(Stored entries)
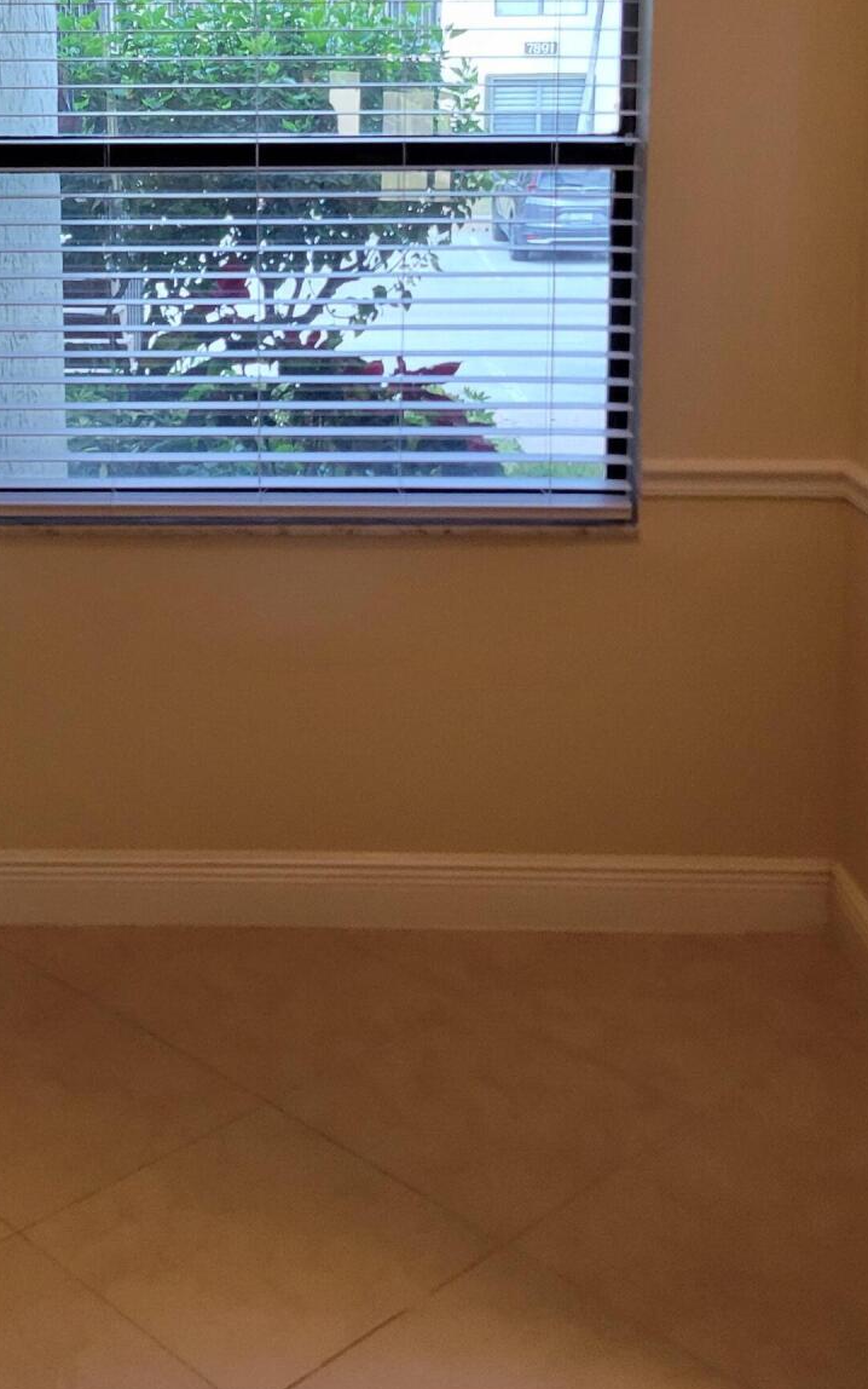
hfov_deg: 26.5
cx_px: 215
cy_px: 370
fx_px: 1816
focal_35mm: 48
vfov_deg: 40.8
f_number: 1.8
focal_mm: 5.4
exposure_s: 1/120
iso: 320
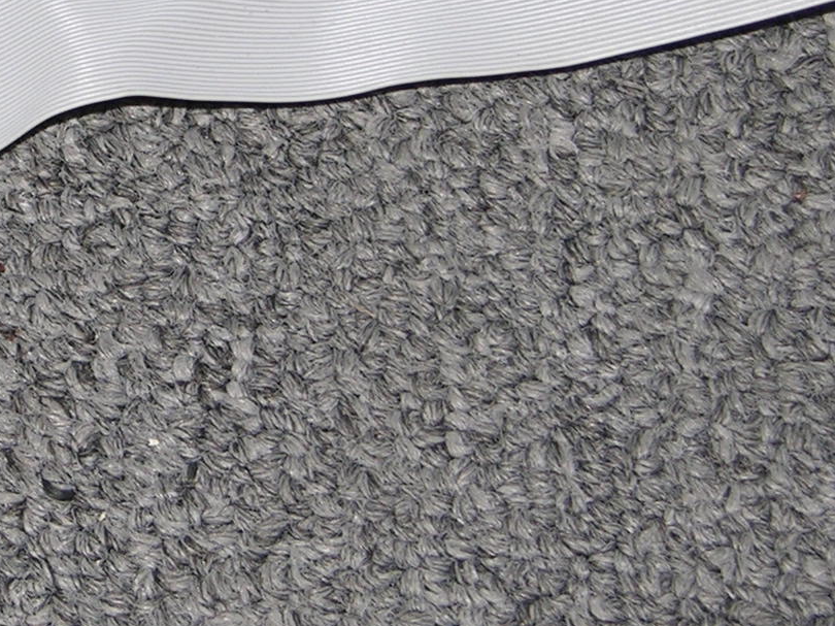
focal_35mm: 266
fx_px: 6414
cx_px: -121
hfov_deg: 7.4
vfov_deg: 5.6
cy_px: 112
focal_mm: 16.8
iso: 50
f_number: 3.2
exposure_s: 1/120
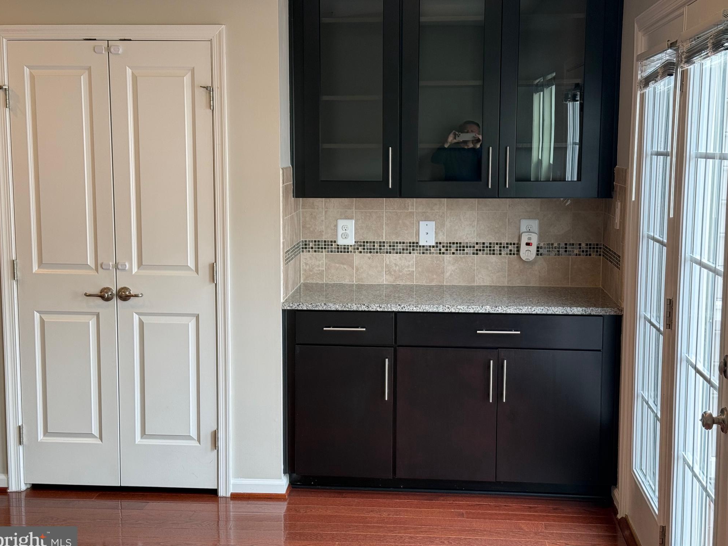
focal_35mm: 49
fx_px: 1031
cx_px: 358
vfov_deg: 29.7
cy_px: 278
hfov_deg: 38.9
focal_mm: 6.76
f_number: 1.78
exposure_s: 1/60
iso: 50
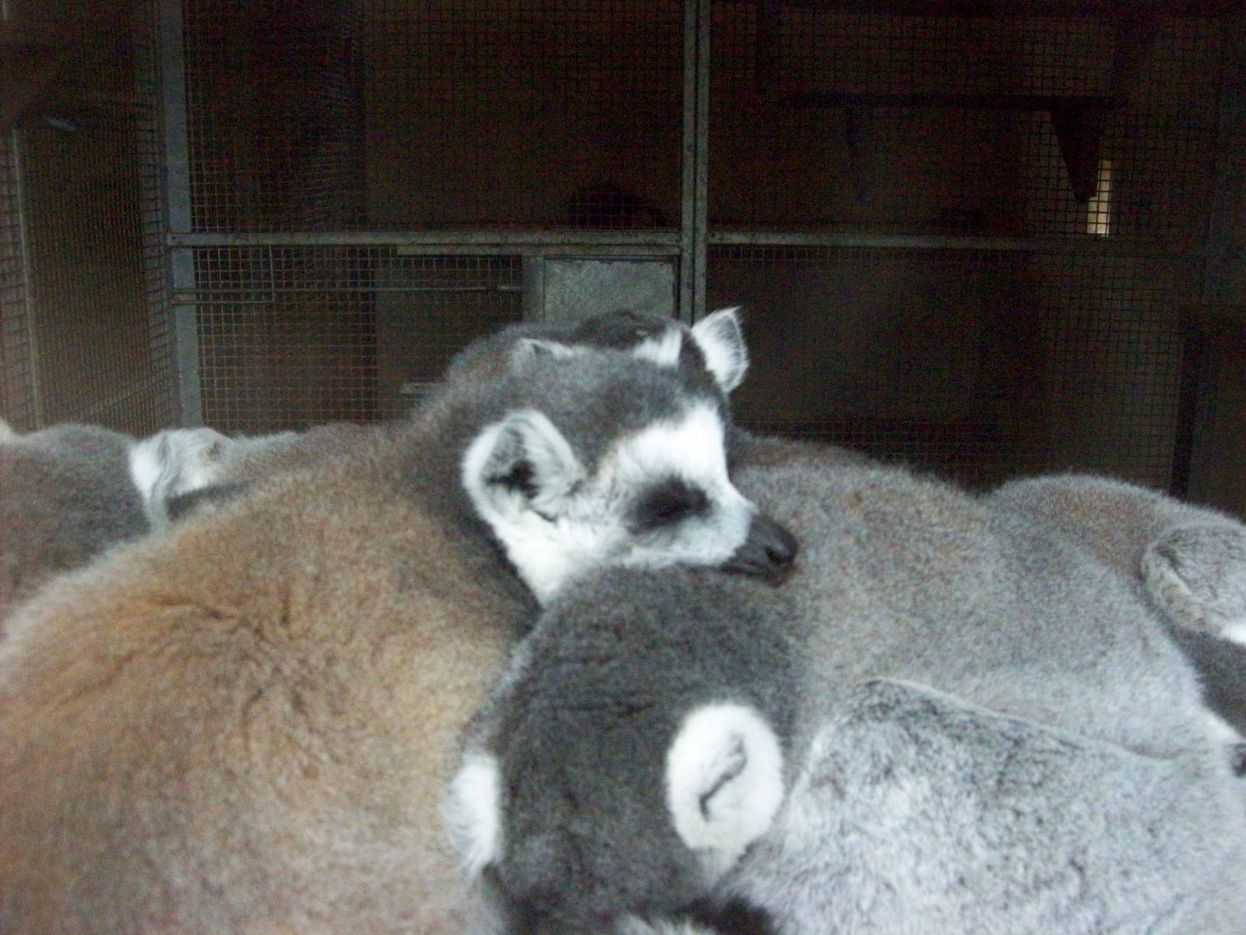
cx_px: 623
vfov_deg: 39.7
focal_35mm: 36
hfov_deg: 51.4
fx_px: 1296
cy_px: 468
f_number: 2.7
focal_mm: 6
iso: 447
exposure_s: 1/128
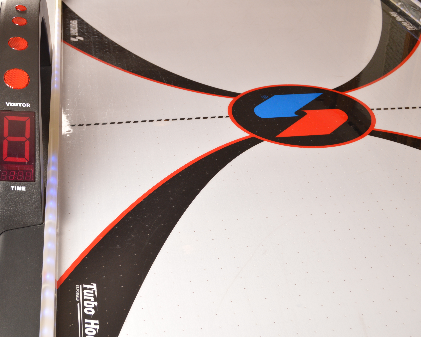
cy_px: 169
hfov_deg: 32.4
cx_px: 174
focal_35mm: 58
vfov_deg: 26.2
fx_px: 723
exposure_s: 1/160
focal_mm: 34
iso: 200
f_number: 6.3
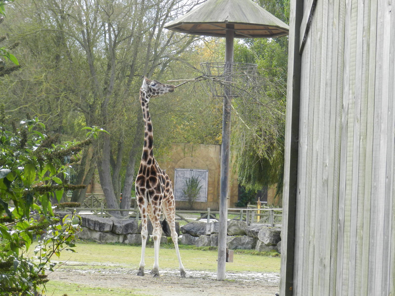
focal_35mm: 130
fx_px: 1483
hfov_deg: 15.2
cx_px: 198
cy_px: 148
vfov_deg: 11.4
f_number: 5
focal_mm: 23.1
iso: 160
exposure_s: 1/100
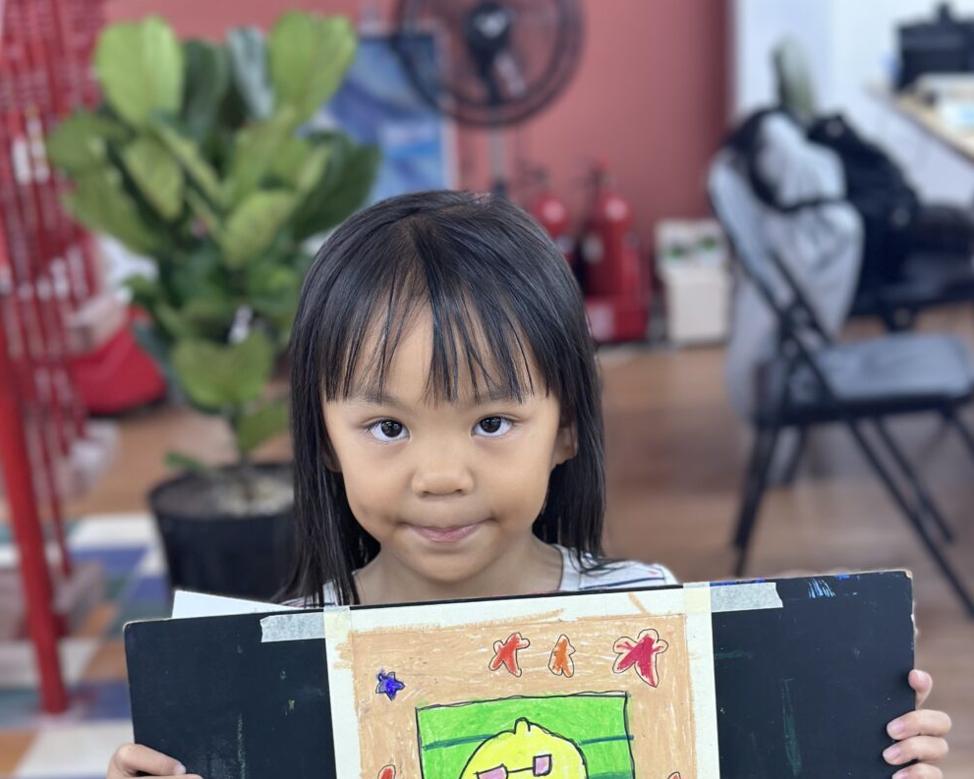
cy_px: 646
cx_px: 487
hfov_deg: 30.0
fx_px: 1816
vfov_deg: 23.8
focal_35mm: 63
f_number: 1.78
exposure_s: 1/100
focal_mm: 6.86
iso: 80
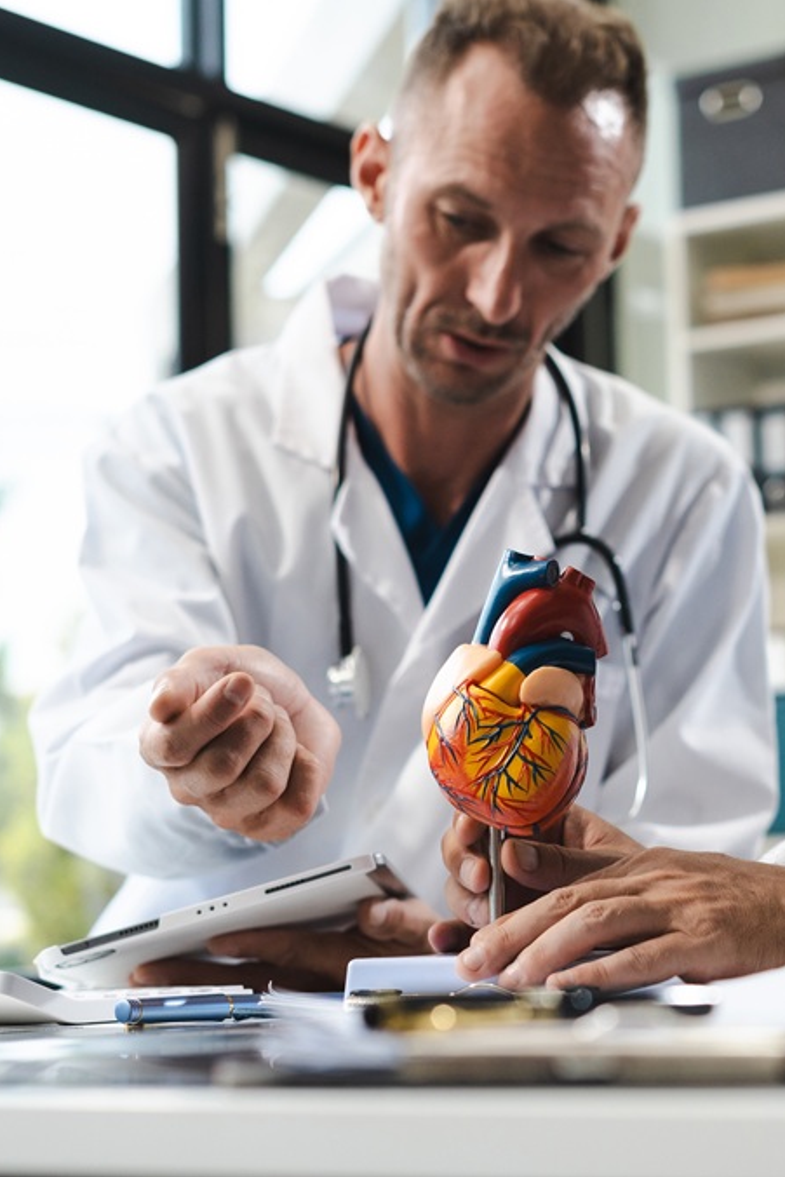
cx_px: 717
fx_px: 2484
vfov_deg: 26.6
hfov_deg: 17.7
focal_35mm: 76
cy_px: 582
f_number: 3.2
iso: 800
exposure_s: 1/250
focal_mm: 50
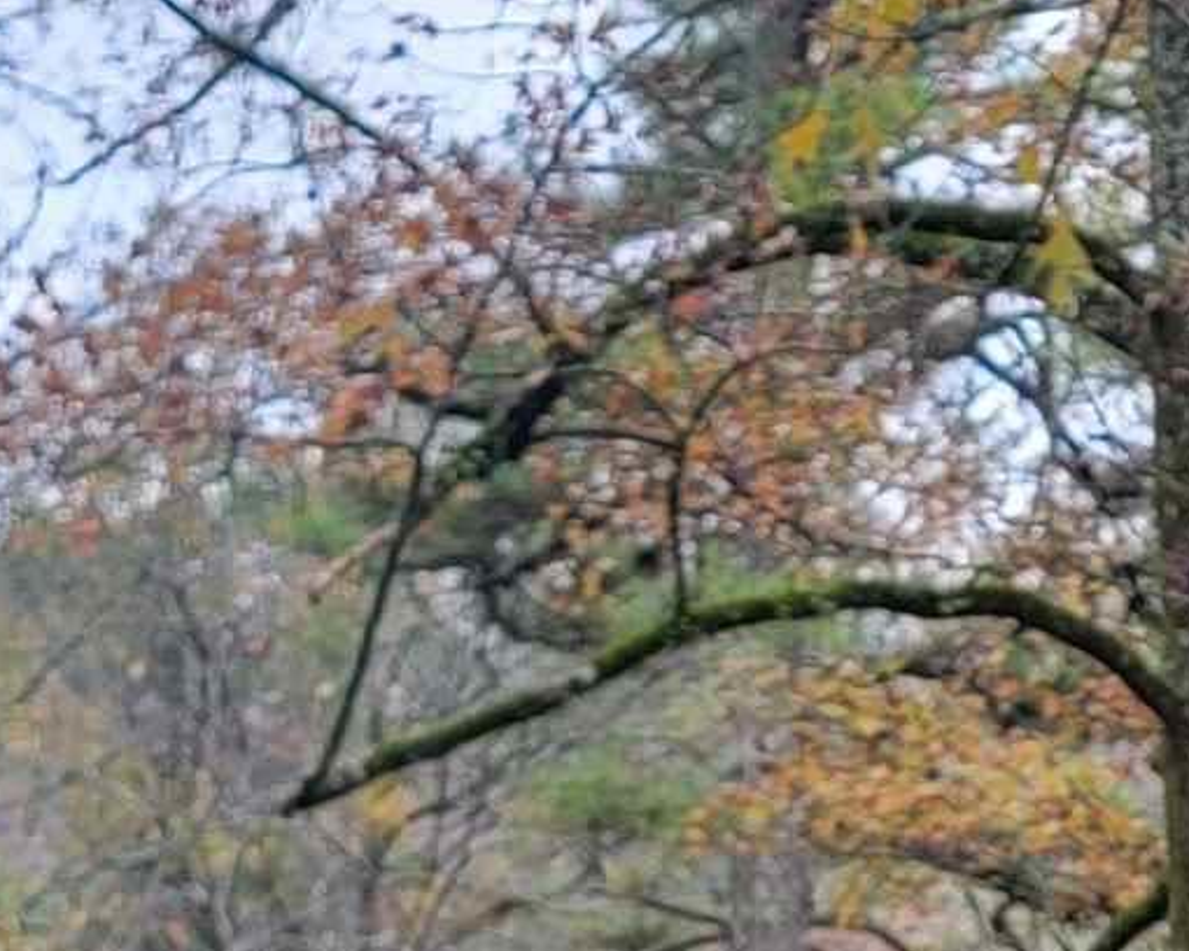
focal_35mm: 141
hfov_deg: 13.7
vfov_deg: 10.0
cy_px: 1974
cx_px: 457
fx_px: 4962
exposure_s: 1/120
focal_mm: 6.7
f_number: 1.8
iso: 64
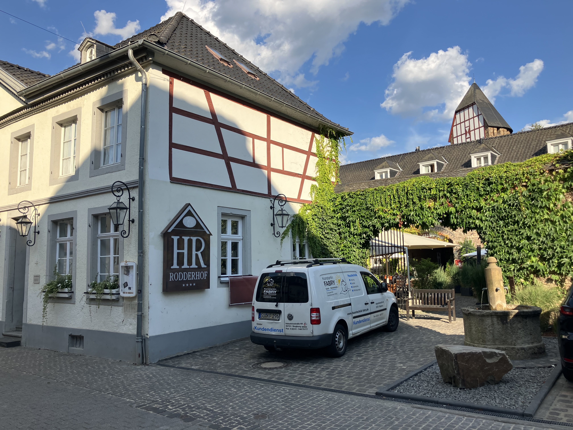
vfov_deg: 49.7
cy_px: 215
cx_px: 286
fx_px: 463
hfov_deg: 63.4
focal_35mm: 28
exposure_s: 1/1156
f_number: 1.8
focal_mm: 3.99
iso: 32
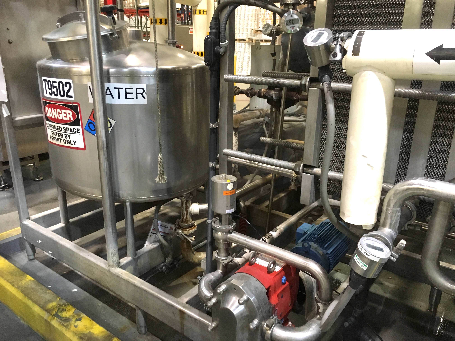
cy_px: 170
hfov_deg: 61.7
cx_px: 228
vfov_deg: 48.2
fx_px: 381
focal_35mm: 29
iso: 200
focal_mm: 4.15
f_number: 2.2
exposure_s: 1/20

Task directions:
Retype all of the data above word for word, excluding the pictures.

Expected output:
hfov_deg: 26.5
cx_px: 215
cy_px: 370
fx_px: 1816
focal_35mm: 48
vfov_deg: 40.8
f_number: 1.8
focal_mm: 5.4
exposure_s: 1/120
iso: 320
focal_35mm: 266
fx_px: 6414
cx_px: -121
hfov_deg: 7.4
vfov_deg: 5.6
cy_px: 112
focal_mm: 16.8
iso: 50
f_number: 3.2
exposure_s: 1/120
focal_35mm: 49
fx_px: 1031
cx_px: 358
vfov_deg: 29.7
cy_px: 278
hfov_deg: 38.9
focal_mm: 6.76
f_number: 1.78
exposure_s: 1/60
iso: 50
cx_px: 623
vfov_deg: 39.7
focal_35mm: 36
hfov_deg: 51.4
fx_px: 1296
cy_px: 468
f_number: 2.7
focal_mm: 6
iso: 447
exposure_s: 1/128
cy_px: 169
hfov_deg: 32.4
cx_px: 174
focal_35mm: 58
vfov_deg: 26.2
fx_px: 723
exposure_s: 1/160
focal_mm: 34
iso: 200
f_number: 6.3
focal_35mm: 130
fx_px: 1483
hfov_deg: 15.2
cx_px: 198
cy_px: 148
vfov_deg: 11.4
f_number: 5
focal_mm: 23.1
iso: 160
exposure_s: 1/100
cy_px: 646
cx_px: 487
hfov_deg: 30.0
fx_px: 1816
vfov_deg: 23.8
focal_35mm: 63
f_number: 1.78
exposure_s: 1/100
focal_mm: 6.86
iso: 80
cx_px: 717
fx_px: 2484
vfov_deg: 26.6
hfov_deg: 17.7
focal_35mm: 76
cy_px: 582
f_number: 3.2
iso: 800
exposure_s: 1/250
focal_mm: 50
focal_35mm: 141
hfov_deg: 13.7
vfov_deg: 10.0
cy_px: 1974
cx_px: 457
fx_px: 4962
exposure_s: 1/120
focal_mm: 6.7
f_number: 1.8
iso: 64
vfov_deg: 49.7
cy_px: 215
cx_px: 286
fx_px: 463
hfov_deg: 63.4
focal_35mm: 28
exposure_s: 1/1156
f_number: 1.8
focal_mm: 3.99
iso: 32
cy_px: 170
hfov_deg: 61.7
cx_px: 228
vfov_deg: 48.2
fx_px: 381
focal_35mm: 29
iso: 200
focal_mm: 4.15
f_number: 2.2
exposure_s: 1/20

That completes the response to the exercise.